Olivetti, una storia di domani

Rileggere la storia dell’Olivetti, nonché quella personale di Adriano Olivetti, non è soltanto un esercizio di stile: è una chiave importante, oggi, per comprendere il domani. Se l’Olivetti non è la Apple è perché l’Italia di allora non ci credette e sconsigliò più volte di investire nell’elettronica poiché non sarebbe stato un ramo proficuo (il nome di Romiti viene utilizzato come esempio calzante della cecità della classe imprenditoriale che circondava Olivetti in quegli anni).

Rileggere l’affair Olivetti e la sua parabola discendente è un utile metodo per fare una diagnosi all’Italia di oggi. Perché anche oggi la cultura generale è a bassi livelli; perché anche oggi la scuola non è adeguatamente foraggiata per costruire i talenti di cui il paese necessita; perché anche oggi l’imprenditoria non sa guardare oltre il breve periodo; perché la politica non sa proporre alcuna leadership in grado di dettare un’agenda vera ed una prospettiva forte.

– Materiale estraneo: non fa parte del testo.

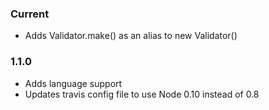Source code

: ### Current

* Adds Validator.make() as an alias to new Validator()

### 1.1.0

* Adds language support
* Updates travis config file to use Node 0.10 instead of 0.8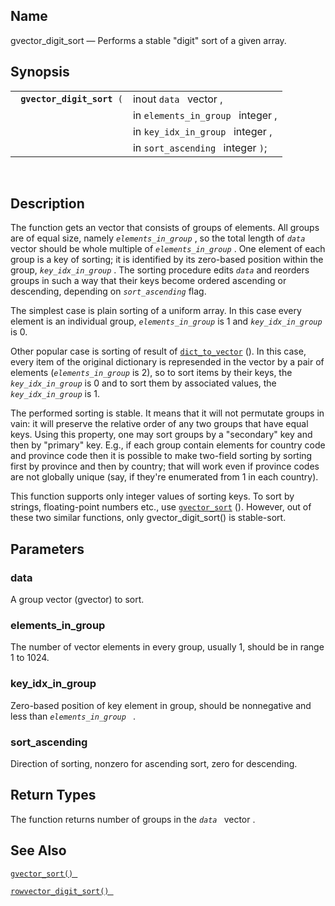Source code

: <div>

<div>

</div>

<div>

## Name

gvector_digit_sort — Performs a stable "digit" sort of a given array.

</div>

<div>

## Synopsis

<div>

|                                 |                                   |
|---------------------------------|-----------------------------------|
| ` `**`gvector_digit_sort`**` (` | inout `data ` vector ,            |
|                                 | in `elements_in_group ` integer , |
|                                 | in `key_idx_in_group ` integer ,  |
|                                 | in `sort_ascending ` integer `)`; |

<div>

 

</div>

</div>

</div>

<div>

## Description

The function gets an vector that consists of groups of elements. All
groups are of equal size, namely *`elements_in_group`* , so the total
length of *`data`* vector should be whole multiple of
*`elements_in_group`* . One element of each group is a key of sorting;
it is identified by its zero-based position within the group,
*`key_idx_in_group`* . The sorting procedure edits *`data`* and reorders
groups in such a way that their keys become ordered ascending or
descending, depending on *`sort_ascending`* flag.

The simplest case is plain sorting of a uniform array. In this case
every element is an individual group, *`elements_in_group`* is 1 and
*`key_idx_in_group`* is 0.

Other popular case is sorting of result of
<a href="fn_dict_to_vector.html" class="link"
title="dict_to_vector"><code class="function">dict_to_vector</code></a>
(). In this case, every item of the original dictionary is represended
in the vector by a pair of elements (*`elements_in_group`* is 2), so to
sort items by their keys, the *`key_idx_in_group`* is 0 and to sort them
by associated values, the *`key_idx_in_group`* is 1.

The performed sorting is stable. It means that it will not permutate
groups in vain: it will preserve the relative order of any two groups
that have equal keys. Using this property, one may sort groups by a
"secondary" key and then by "primary" key. E.g., if each group contain
elements for country code and province code then it is possible to make
two-field sorting by sorting first by province and then by country; that
will work even if province codes are not globally unique (say, if
they're enumerated from 1 in each country).

This function supports only integer values of sorting keys. To sort by
strings, floating-point numbers etc., use
<a href="fn_gvector_sort.html" class="link" title="gvector_sort"><code
class="function">gvector_sort</code></a> (). However, out of these two
similar functions, only gvector_digit_sort() is stable-sort.

</div>

<div>

## Parameters

<div>

### data

A group vector (gvector) to sort.

</div>

<div>

### elements_in_group

The number of vector elements in every group, usually 1, should be in
range 1 to 1024.

</div>

<div>

### key_idx_in_group

Zero-based position of key element in group, should be nonnegative and
less than *`elements_in_group `* .

</div>

<div>

### sort_ascending

Direction of sorting, nonzero for ascending sort, zero for descending.

</div>

</div>

<div>

## Return Types

The function returns number of groups in the *`data `* vector .

</div>

<div>

## See Also

<a href="fn_gvector_sort.html" class="link" title="gvector_sort"><code
class="function">gvector_sort() </code></a>

<a href="fn_rowvector_digit_sort.html" class="link"
title="rowvector_digit_sort"><code
class="function">rowvector_digit_sort() </code></a>

</div>

</div>
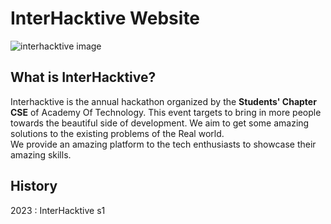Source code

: # InterHacktive Website

![interhacktive image](https://img.playbook.com/TkyepctQsL8DmxR_YAhu7gRTjXpL9CIFSA9Ph_9Hys8/Z3M6Ly9wbGF5Ym9v/ay1hc3NldHMtcHVi/bGljL2RlMzBiOWIx/LTgwMGItNGQ2OS1h/ODRiLWM2MWQyOTgx/ZGIzZg)

## What is InterHacktive?

Interhacktive is the annual hackathon organized by the **Students' Chapter CSE** of Academy Of Technology. This event targets to bring in more people towards the beautiful side of development. We aim to get some amazing solutions to the existing problems of the Real world.
<br>
We provide an amazing platform to the tech enthusiasts to showcase their amazing skills.

## History

2023 : InterHacktive s1
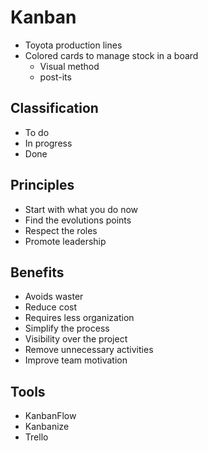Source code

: # Kanban

- Toyota production lines
- Colored cards to manage stock in a board
  - Visual method
  - post-its

## Classification

- To do
- In progress
- Done

## Principles

- Start with what you do now
- Find the evolutions points
- Respect the roles
- Promote leadership

## Benefits

- Avoids waster
- Reduce cost
- Requires less organization
- Simplify the process
- Visibility over the project
- Remove unnecessary activities
- Improve team motivation

## Tools

- KanbanFlow
- Kanbanize
- Trello

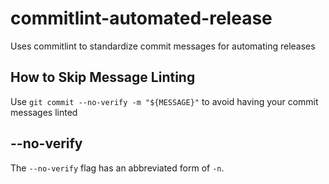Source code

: # commitlint-automated-release
Uses commitlint to standardize commit messages for automating releases

## How to Skip Message Linting

Use `git commit --no-verify -m "${MESSAGE}"` to avoid having your commit messages linted

## --no-verify

The `--no-verify` flag has an abbreviated form of `-n`.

Rileggere il passato della Olivetti è quindi un modo per guardare al domani per capire cosa stiamo sbagliando oggi. E la risposta è “troppo”: stiamo sbagliando troppe cose. E se non si interviene presto, la Olivetti rimarrà una chimera non più ripetibile. Perché le rivoluzioni non succedono per caso: serve impegno, serve un contesto, serve una guida, serve una cultura, serve un’idea. E l’Italia, spesso e volentieri, non ha che quest’ultima, il che equivale a buttare un seme nel deserto: al massimo qualcuno ci si nutre, ma non giungerà mai davvero a dar frutto.